:: Data ::
——

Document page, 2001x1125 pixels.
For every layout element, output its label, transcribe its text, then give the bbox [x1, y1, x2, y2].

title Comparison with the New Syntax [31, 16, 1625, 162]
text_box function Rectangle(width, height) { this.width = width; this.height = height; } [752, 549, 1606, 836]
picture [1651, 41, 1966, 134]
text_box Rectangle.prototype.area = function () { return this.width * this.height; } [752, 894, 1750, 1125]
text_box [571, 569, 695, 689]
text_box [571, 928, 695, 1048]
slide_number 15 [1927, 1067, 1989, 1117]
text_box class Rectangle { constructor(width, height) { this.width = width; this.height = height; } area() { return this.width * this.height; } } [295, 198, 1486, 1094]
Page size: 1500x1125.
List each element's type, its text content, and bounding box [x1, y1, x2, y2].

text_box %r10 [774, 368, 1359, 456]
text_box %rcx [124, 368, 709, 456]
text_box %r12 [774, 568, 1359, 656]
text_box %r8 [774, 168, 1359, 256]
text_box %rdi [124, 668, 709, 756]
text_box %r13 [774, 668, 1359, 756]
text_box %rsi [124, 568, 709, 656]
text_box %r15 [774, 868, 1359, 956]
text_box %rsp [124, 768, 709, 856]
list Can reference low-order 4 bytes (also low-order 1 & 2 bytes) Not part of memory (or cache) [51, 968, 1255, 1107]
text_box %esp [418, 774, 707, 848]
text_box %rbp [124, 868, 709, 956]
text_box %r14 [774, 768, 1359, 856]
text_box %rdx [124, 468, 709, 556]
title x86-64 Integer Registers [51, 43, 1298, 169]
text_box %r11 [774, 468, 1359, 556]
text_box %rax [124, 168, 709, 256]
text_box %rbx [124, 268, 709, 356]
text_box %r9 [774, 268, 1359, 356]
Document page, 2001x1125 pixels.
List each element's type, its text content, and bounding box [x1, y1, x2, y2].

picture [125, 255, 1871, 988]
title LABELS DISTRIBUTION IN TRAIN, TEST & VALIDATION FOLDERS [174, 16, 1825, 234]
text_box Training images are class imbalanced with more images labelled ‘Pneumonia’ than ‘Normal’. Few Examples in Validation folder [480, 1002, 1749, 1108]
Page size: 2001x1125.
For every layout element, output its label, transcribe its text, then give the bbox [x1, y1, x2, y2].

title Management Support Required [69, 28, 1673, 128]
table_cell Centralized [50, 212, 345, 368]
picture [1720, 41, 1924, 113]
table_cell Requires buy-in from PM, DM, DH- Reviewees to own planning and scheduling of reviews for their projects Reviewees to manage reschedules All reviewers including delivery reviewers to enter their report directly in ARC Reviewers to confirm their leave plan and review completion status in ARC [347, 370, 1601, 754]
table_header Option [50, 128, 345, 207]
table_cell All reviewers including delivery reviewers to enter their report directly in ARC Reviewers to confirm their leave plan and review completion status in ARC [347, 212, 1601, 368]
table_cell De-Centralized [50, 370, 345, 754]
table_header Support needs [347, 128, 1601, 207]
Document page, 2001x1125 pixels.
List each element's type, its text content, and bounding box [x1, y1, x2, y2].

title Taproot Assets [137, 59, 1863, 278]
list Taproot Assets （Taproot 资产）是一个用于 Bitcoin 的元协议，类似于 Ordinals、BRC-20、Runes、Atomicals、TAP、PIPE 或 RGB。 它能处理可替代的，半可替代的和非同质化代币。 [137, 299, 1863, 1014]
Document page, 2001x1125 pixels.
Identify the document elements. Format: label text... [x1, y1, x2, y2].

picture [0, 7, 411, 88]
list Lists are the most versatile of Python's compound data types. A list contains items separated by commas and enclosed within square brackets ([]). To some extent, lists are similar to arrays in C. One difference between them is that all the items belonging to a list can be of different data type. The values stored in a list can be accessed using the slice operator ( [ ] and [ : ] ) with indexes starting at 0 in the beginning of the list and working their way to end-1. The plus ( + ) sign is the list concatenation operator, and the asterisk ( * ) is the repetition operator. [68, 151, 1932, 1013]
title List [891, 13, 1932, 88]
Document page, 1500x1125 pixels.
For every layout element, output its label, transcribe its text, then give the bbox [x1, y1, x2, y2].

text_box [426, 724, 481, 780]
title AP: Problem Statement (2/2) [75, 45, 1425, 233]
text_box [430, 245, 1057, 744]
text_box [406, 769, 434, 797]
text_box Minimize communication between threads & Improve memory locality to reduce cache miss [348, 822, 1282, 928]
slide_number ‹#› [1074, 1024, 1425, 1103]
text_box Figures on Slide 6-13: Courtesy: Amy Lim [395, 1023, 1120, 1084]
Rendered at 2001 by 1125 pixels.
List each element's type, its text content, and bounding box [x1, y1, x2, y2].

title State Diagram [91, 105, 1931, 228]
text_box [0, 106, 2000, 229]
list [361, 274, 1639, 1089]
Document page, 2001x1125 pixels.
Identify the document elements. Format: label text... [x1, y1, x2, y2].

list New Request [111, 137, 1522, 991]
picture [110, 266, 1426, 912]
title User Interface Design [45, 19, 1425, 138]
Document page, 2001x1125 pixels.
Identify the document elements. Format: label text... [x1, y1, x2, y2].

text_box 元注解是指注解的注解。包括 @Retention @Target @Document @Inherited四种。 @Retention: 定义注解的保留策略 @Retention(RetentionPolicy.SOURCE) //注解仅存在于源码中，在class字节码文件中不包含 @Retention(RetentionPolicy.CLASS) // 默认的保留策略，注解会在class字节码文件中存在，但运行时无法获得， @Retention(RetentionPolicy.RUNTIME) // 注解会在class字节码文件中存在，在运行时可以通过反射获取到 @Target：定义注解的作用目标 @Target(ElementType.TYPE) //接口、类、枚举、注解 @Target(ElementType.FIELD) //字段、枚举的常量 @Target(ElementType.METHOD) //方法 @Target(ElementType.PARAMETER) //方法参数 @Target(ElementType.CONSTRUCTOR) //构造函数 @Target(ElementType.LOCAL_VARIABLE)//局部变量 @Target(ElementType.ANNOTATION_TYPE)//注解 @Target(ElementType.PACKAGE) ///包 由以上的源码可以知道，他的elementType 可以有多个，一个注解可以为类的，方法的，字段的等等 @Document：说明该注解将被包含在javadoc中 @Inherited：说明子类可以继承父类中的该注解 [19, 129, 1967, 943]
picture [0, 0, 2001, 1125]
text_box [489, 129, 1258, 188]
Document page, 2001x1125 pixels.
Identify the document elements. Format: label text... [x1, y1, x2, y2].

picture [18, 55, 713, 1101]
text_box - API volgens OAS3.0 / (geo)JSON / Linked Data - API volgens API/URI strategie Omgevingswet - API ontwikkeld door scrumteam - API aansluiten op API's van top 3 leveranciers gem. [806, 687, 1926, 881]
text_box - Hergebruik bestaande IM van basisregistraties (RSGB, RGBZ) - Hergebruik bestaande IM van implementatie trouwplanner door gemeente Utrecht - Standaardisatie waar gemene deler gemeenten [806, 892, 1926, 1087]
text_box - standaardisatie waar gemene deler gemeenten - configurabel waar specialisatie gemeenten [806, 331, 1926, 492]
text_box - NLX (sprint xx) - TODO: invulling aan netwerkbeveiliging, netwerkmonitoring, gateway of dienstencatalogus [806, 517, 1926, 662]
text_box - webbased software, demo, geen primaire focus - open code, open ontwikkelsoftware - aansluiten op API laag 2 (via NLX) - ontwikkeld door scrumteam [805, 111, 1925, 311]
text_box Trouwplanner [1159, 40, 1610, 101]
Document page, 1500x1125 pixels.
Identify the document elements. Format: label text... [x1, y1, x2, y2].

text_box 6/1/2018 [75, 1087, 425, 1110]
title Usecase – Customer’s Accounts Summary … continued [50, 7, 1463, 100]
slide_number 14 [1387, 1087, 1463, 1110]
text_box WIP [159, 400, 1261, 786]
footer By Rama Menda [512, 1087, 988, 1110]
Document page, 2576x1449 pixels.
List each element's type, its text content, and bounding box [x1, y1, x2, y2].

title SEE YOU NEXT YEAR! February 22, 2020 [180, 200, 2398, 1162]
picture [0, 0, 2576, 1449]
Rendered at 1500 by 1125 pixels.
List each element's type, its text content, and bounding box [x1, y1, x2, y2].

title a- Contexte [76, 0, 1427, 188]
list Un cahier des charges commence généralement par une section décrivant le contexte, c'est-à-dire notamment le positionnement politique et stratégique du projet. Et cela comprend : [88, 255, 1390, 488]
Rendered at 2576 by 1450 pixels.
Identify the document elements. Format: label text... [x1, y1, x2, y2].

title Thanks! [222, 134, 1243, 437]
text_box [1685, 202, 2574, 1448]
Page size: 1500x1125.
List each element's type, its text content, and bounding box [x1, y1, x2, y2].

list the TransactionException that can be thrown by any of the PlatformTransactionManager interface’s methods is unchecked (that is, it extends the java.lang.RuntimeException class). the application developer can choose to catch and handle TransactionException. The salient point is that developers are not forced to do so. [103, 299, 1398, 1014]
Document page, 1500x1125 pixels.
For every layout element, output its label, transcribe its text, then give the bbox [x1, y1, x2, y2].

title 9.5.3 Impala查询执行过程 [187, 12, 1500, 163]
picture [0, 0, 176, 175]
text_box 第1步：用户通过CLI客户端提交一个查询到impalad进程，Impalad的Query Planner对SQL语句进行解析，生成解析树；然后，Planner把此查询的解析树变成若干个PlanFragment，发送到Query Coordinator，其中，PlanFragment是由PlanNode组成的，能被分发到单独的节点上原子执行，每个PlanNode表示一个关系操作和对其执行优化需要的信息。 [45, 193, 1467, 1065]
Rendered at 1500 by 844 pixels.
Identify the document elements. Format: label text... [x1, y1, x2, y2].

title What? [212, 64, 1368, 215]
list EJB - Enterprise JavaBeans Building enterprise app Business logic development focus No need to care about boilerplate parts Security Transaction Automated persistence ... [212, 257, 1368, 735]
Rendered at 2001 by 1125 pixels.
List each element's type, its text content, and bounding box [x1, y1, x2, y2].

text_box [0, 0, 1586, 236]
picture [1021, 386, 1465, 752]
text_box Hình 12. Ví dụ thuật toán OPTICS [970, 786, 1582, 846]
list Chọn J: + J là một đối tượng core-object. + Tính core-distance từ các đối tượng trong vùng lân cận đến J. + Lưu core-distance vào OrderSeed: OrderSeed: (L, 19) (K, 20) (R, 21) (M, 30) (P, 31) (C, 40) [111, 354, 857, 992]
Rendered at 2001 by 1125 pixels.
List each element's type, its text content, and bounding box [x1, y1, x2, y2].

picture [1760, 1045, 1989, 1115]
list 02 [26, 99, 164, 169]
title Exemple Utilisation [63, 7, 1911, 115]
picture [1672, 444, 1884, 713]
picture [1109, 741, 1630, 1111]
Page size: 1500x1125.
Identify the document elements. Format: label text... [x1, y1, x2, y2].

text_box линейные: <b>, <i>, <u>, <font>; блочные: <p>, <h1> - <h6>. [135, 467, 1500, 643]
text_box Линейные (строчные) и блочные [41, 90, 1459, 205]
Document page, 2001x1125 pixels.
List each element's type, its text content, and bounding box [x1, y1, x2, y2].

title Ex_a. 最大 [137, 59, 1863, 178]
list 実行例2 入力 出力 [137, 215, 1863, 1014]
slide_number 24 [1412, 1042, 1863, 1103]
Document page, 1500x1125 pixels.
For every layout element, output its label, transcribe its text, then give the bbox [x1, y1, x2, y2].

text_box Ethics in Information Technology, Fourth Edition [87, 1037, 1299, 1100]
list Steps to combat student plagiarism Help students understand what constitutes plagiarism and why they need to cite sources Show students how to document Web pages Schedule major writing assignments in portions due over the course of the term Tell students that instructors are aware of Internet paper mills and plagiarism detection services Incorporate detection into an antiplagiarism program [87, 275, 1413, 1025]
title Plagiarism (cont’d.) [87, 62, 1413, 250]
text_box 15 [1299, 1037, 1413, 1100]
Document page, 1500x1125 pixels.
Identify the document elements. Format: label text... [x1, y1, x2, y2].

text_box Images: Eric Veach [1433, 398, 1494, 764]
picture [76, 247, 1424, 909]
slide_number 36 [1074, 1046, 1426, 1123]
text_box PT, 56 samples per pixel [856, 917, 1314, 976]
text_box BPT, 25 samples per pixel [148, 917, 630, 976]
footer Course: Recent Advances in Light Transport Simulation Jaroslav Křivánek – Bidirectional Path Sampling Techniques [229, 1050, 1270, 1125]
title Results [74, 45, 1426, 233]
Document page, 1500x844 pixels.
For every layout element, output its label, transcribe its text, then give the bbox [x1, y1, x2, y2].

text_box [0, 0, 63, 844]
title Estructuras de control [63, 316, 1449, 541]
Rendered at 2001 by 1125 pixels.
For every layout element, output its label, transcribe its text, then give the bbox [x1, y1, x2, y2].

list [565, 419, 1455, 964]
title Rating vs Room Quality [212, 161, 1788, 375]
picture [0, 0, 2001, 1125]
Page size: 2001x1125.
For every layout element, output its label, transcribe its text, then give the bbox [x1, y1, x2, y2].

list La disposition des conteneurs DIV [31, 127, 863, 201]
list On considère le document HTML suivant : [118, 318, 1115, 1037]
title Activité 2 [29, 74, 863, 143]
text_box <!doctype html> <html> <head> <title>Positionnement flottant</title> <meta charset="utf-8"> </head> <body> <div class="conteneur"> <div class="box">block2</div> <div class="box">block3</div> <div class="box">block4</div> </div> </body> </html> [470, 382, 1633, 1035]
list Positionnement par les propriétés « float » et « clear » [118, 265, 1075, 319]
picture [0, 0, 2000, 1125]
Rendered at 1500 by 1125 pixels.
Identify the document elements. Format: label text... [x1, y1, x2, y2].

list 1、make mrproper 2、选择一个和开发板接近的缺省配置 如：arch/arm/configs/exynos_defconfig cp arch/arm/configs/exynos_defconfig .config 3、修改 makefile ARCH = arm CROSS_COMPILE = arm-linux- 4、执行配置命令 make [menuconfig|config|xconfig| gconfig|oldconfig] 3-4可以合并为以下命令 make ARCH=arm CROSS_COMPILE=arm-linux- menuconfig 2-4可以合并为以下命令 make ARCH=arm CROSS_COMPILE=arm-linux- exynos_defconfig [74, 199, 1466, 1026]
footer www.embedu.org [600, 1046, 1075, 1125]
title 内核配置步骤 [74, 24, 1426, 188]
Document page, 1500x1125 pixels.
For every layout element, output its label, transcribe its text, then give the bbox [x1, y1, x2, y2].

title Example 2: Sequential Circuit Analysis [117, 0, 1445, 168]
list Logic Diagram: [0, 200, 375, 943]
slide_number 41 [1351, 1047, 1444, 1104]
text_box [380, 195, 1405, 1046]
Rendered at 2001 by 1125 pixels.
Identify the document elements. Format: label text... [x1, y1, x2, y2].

——

:: Task objective ::
Repeat nothing before the line containing "text_box [380, 195, 1405, 1046]"; repeat that line and every later line of the listing exactly.

:: Response to this exercise ::
text_box [380, 195, 1405, 1046]
Rendered at 2001 by 1125 pixels.
Identify the document elements. Format: label text... [x1, y1, x2, y2].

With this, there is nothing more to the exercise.